San Francisco police spokeswoman Officer Grace Gatpandan confirmed Thursday that Murdock was arrested early Sunday morning after he was found yelling and screaming outside a residence in the 2400 block of Green Street.

Police were first called to the Green Street address in the Pacific Heights neighborhood at about 11:30 p.m. Saturday on a report someone was trying to break into a residence there, Gatpandan said.

They found Murdock nearby at Steiner and Union streets and detained him because he matched the description of the person trying to break in. He was belligerent with the officers and appeared to be drunk, she said.

When he was put in the back of a patrol car as police investigated, he became violent, banging his head on the metal cage separating the back from the front seat, causing an abrasion on his forehead, Gatpandan said.

They pulled him from the car to keep him from harming himself and he continued fighting with the officers, she said.

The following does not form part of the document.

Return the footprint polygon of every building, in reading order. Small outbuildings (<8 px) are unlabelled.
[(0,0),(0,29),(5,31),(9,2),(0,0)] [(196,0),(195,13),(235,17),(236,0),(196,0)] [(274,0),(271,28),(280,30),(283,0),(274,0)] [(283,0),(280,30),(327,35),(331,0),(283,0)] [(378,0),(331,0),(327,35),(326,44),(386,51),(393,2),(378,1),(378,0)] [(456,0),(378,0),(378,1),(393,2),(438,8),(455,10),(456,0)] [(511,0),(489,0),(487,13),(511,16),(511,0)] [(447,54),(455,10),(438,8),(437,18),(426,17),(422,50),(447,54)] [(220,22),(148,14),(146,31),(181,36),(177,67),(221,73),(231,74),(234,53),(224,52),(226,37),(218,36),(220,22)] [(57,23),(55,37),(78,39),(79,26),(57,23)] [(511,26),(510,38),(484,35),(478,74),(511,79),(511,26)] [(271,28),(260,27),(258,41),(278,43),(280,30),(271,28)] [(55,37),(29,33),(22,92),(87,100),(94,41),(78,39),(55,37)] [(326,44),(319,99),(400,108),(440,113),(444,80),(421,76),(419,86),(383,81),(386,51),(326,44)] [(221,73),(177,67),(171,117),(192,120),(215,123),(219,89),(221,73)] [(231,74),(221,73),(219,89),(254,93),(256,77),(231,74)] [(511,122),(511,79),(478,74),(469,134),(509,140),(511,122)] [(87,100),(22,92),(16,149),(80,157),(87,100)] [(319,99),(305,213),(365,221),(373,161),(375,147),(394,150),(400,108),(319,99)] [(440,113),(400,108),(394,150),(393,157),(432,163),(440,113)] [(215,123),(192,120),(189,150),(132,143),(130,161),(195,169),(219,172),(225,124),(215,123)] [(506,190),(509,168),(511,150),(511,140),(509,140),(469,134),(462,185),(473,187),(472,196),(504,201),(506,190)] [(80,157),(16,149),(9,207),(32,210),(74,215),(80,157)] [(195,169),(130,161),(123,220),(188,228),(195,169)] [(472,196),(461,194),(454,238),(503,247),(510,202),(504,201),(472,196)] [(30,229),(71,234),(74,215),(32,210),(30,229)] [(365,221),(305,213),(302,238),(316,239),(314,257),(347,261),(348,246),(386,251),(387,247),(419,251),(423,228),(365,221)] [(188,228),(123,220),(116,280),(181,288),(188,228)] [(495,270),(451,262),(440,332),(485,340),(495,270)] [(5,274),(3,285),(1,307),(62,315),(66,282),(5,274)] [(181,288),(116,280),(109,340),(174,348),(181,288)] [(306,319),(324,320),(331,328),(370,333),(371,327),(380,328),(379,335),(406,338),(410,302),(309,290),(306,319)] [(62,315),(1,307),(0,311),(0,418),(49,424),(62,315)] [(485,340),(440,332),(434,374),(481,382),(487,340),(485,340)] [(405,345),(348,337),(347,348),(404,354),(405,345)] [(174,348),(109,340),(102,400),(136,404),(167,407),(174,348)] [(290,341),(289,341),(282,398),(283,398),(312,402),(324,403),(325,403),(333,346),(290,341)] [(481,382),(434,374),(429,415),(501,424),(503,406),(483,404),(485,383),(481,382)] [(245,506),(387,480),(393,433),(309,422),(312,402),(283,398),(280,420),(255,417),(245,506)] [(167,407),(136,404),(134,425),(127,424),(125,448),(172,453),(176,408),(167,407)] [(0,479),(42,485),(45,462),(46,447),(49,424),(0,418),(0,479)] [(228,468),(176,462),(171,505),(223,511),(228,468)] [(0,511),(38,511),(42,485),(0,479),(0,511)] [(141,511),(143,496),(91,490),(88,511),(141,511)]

Eventually medics were called to treat him and they took him to a hospital.

But a few hours later, at 2:40 a.m., police responded to the same address on reports that Murdock had returned, banging on the door and yelling. When they detained him, he allegedly fought with the officers again, Gatpandan said.

Since it was clear he would likely continue coming back, the officers decided to take him to jail on suspicion of four misdemeanor counts, including resisting arrest and assaulting emergency personnel. Before he could go, he was examined by medics and cleared, Gatpandan said.

He didn’t indicate at any point in the jail booking process that he was suicidal and was medically examined again in jail, she said.

On Monday, police returned to the 2400 block of Green Street on reports of a possible suicide. The city medical examiner’s office confirmed Murdock was found dead there.

Gatpandan said she urges anyone seeking help with a suicidal individual to quickly call police to get them to the help they need.

There are 24-hour hotlines available nationwide for anyone coping with depression or suicidal thoughts.

The Bay Area Suicide and Crisis Intervention Alliance provides regional 24-hour hotlines for suicidal individuals. In Alameda County the number is (800) 309-2131, in Contra Costa County it’s (800) 833-2900, in Marin County (415) 499-1100, in San Francisco (415) 781-0500 and in San Mateo County it’s (650) 579-0359.

More information can be found at www.bascia.org.